=== Section Start ===

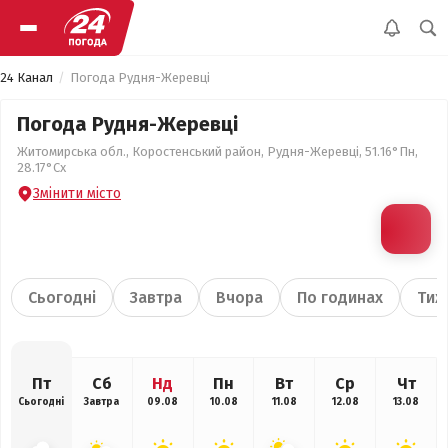
24 Канал
Погода Рудня-Жеревці
Погода Рудня-Жеревці
Житомирська обл., Коростенський район, Рудня-Жеревці, 51.16°Пн,
28.17°Сх
Змінити місто
Сьогодні
Завтра
Вчора
По годинах
Тиж
Пт
Сб
Нд
Пн
Вт
Ср
Чт
Сьогодні
Завтра
09.08
10.08
11.08
12.08
13.08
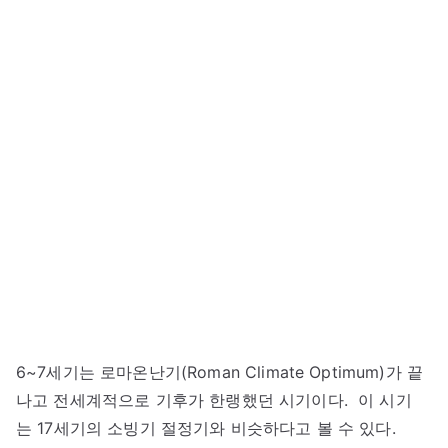
6~7세기는 로마온난기(Roman Climate Optimum)가 끝
나고 전세계적으로 기후가 한랭했던 시기이다. 이 시기
는 17세기의 소빙기 절정기와 비슷하다고 볼 수 있다.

=== Section End ===

### Problem statement
Please transcribe everything from the line containing "6~7세기는 로마온난기(Roman Climate Optimum)가 끝" down to the last of the lines above, exactly as they appear.

### Your solution
6~7세기는 로마온난기(Roman Climate Optimum)가 끝
나고 전세계적으로 기후가 한랭했던 시기이다. 이 시기
는 17세기의 소빙기 절정기와 비슷하다고 볼 수 있다.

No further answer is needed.